# REQUIRED ACTION
Go through the entries below and collect each line with the string "viridis" in it.

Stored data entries
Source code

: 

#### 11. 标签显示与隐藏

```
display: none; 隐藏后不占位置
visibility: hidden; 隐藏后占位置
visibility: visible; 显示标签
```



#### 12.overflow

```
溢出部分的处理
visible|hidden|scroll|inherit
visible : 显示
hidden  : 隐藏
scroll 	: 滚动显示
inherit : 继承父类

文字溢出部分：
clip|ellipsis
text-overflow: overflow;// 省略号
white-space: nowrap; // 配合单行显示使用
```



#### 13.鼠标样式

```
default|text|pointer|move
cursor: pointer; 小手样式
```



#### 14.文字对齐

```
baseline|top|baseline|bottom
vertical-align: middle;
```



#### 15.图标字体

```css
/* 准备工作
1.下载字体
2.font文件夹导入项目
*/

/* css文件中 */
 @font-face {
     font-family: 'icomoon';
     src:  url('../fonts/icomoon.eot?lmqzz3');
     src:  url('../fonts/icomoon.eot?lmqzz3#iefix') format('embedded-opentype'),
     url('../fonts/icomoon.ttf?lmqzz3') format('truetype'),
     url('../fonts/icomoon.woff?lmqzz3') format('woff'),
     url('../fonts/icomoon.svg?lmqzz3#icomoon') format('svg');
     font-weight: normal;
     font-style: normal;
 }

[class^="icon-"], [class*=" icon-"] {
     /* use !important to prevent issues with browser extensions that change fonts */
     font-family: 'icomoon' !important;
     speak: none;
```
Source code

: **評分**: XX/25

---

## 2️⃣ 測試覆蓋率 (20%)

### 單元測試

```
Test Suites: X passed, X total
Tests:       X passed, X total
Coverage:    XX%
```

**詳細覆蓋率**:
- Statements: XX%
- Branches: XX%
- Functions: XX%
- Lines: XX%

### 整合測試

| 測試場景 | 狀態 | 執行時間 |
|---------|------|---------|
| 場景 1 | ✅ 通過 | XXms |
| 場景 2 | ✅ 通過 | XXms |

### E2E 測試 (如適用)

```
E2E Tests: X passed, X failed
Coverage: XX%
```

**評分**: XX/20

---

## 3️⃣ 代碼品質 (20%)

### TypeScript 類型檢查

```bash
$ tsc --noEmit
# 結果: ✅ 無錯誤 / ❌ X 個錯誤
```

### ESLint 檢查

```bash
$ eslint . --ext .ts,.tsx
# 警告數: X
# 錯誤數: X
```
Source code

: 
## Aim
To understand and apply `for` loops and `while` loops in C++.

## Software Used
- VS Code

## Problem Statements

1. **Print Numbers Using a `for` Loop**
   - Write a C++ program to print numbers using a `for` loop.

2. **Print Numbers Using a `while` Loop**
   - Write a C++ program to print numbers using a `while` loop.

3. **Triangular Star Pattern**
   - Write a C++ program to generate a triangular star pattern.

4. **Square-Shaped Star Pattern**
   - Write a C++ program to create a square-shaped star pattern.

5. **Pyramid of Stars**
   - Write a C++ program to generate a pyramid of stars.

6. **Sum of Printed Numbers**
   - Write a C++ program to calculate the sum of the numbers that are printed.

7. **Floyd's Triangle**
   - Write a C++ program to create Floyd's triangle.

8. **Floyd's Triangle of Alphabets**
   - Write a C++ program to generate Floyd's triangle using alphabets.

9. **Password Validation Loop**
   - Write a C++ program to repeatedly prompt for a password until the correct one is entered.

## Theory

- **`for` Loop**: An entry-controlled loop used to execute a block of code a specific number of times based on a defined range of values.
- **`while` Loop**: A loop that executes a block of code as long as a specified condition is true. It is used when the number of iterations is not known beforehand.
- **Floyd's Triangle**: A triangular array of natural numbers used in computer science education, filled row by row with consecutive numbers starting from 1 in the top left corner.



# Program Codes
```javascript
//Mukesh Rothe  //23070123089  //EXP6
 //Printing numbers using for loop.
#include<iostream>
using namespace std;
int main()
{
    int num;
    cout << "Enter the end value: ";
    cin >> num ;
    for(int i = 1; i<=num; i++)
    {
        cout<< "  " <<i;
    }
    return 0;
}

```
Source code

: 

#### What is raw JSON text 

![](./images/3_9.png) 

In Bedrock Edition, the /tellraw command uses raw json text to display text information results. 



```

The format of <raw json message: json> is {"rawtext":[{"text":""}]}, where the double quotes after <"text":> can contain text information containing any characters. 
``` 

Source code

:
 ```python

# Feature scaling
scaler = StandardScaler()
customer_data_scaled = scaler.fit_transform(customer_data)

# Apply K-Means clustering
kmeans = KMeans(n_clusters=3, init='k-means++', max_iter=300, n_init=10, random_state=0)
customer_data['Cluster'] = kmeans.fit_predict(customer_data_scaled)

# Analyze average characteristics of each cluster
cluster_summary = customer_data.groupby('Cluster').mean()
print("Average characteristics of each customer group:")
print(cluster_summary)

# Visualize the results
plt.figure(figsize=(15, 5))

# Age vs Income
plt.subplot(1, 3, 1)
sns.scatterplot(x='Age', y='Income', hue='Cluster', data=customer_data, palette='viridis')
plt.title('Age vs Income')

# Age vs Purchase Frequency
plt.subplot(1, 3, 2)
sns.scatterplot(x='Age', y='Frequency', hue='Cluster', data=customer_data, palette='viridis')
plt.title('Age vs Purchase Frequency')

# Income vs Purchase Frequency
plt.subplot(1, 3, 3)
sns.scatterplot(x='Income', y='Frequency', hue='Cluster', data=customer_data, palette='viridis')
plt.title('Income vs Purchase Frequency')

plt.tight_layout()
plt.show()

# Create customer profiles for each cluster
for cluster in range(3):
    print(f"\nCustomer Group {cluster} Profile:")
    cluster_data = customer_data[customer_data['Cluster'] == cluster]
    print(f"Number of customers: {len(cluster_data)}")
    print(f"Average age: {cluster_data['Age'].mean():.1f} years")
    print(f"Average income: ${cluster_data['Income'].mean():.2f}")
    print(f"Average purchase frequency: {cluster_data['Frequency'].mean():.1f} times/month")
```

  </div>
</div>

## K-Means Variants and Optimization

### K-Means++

# EXERCISE SOLUTION
sns.scatterplot(x='Age', y='Income', hue='Cluster', data=customer_data, palette='viridis')
sns.scatterplot(x='Age', y='Frequency', hue='Cluster', data=customer_data, palette='viridis')
sns.scatterplot(x='Income', y='Frequency', hue='Cluster', data=customer_data, palette='viridis')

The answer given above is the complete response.